Actually I'm not sure you need to find the point of intersection at all. Since the furthest away things ever get in the r-direction is $\cos(\theta)$ I'm pretty sure you can just do the area of the $\cos(\theta)$ (1), minus this integral: $$ 4\int_{-\pi/2}^{\pi/2} \int_{0}^{\cos(\theta} r\cos(3\theta) \ dr \ d\theta $$

Answer 2

The above answer is incorrect (it equals approximately $0.53$ which is larger than half the area of the circle, which is impossible).
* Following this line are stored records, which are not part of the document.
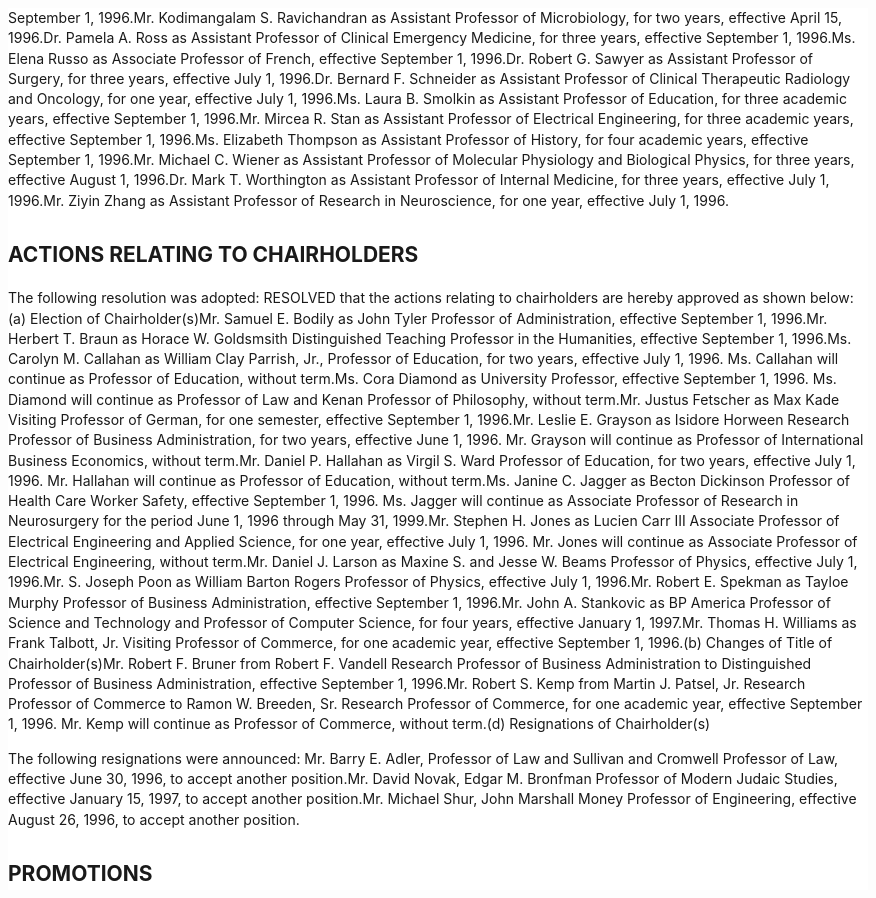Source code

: September 1, 1996.Mr. Kodimangalam S. Ravichandran as Assistant Professor of Microbiology, for two years, effective April 15, 1996.Dr. Pamela A. Ross as Assistant Professor of Clinical Emergency Medicine, for three years, effective September 1, 1996.Ms. Elena Russo as Associate Professor of French, effective September 1, 1996.Dr. Robert G. Sawyer as Assistant Professor of Surgery, for three years, effective July 1, 1996.Dr. Bernard F. Schneider as Assistant Professor of Clinical Therapeutic Radiology and Oncology, for one year, effective July 1, 1996.Ms. Laura B. Smolkin as Assistant Professor of Education, for three academic years, effective September 1, 1996.Mr. Mircea R. Stan as Assistant Professor of Electrical Engineering, for three academic years, effective September 1, 1996.Ms. Elizabeth Thompson as Assistant Professor of History, for four academic years, effective September 1, 1996.Mr. Michael C. Wiener as Assistant Professor of Molecular Physiology and Biological Physics, for three years, effective August 1, 1996.Dr. Mark T. Worthington as Assistant Professor of Internal Medicine, for three years, effective July 1, 1996.Mr. Ziyin Zhang as Assistant Professor of Research in Neuroscience, for one year, effective July 1, 1996.

ACTIONS RELATING TO CHAIRHOLDERS
--------------------------------

The following resolution was adopted: RESOLVED that the actions relating to chairholders are hereby approved as shown below:(a) Election of Chairholder(s)Mr. Samuel E. Bodily as John Tyler Professor of Administration, effective September 1, 1996.Mr. Herbert T. Braun as Horace W. Goldsmsith Distinguished Teaching Professor in the Humanities, effective September 1, 1996.Ms. Carolyn M. Callahan as William Clay Parrish, Jr., Professor of Education, for two years, effective July 1, 1996. Ms. Callahan will continue as Professor of Education, without term.Ms. Cora Diamond as University Professor, effective September 1, 1996. Ms. Diamond will continue as Professor of Law and Kenan Professor of Philosophy, without term.Mr. Justus Fetscher as Max Kade Visiting Professor of German, for one semester, effective September 1, 1996.Mr. Leslie E. Grayson as Isidore Horween Research Professor of Business Administration, for two years, effective June 1, 1996. Mr. Grayson will continue as Professor of International Business Economics, without term.Mr. Daniel P. Hallahan as Virgil S. Ward Professor of Education, for two years, effective July 1, 1996. Mr. Hallahan will continue as Professor of Education, without term.Ms. Janine C. Jagger as Becton Dickinson Professor of Health Care Worker Safety, effective September 1, 1996. Ms. Jagger will continue as Associate Professor of Research in Neurosurgery for the period June 1, 1996 through May 31, 1999.Mr. Stephen H. Jones as Lucien Carr III Associate Professor of Electrical Engineering and Applied Science, for one year, effective July 1, 1996. Mr. Jones will continue as Associate Professor of Electrical Engineering, without term.Mr. Daniel J. Larson as Maxine S. and Jesse W. Beams Professor of Physics, effective July 1, 1996.Mr. S. Joseph Poon as William Barton Rogers Professor of Physics, effective July 1, 1996.Mr. Robert E. Spekman as Tayloe Murphy Professor of Business Administration, effective September 1, 1996.Mr. John A. Stankovic as BP America Professor of Science and Technology and Professor of Computer Science, for four years, effective January 1, 1997.Mr. Thomas H. Williams as Frank Talbott, Jr. Visiting Professor of Commerce, for one academic year, effective September 1, 1996.(b) Changes of Title of Chairholder(s)Mr. Robert F. Bruner from Robert F. Vandell Research Professor of Business Administration to Distinguished Professor of Business Administration, effective September 1, 1996.Mr. Robert S. Kemp from Martin J. Patsel, Jr. Research Professor of Commerce to Ramon W. Breeden, Sr. Research Professor of Commerce, for one academic year, effective September 1, 1996. Mr. Kemp will continue as Professor of Commerce, without term.(d) Resignations of Chairholder(s)

The following resignations were announced: Mr. Barry E. Adler, Professor of Law and Sullivan and Cromwell Professor of Law, effective June 30, 1996, to accept another position.Mr. David Novak, Edgar M. Bronfman Professor of Modern Judaic Studies, effective January 15, 1997, to accept another position.Mr. Michael Shur, John Marshall Money Professor of Engineering, effective August 26, 1996, to accept another position.

PROMOTIONS
----------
The area inside a loop of $r=4\cos3\theta$ equals $$ A_1=\int_{-\pi/6}^{\pi/6}\int_0^{4\cos3\theta}r\; drd\theta =\frac{4\pi}{3} $$ The area inside a loop of $r=4\cos3\theta$ and inside the circle $r=\cos\theta$ is given by $$ A_2=A_1-2\int_0^{\cos^{-1}\frac{\sqrt{13}}{4}}\int_{\cos\theta}^{4\cos3\theta}r\; drd\theta = \frac{\sqrt{39}}{16}+\frac{15\cos^{-1}(\frac{\sqrt{13}}{4})}{2} $$ And finally, the wanted area is the area of the circle $r=\cos\theta$ minus $A_2$: $$ A=\frac{\pi}{4}-A_2 =\frac{8\pi}{3}-\frac{\sqrt{39}}{16}+\frac{15\cos^{-1}(\frac{\sqrt{13}}{4})}{2} \approx 0.346 $$

The answer seems reasonable, as it is approximately have the area of the circle.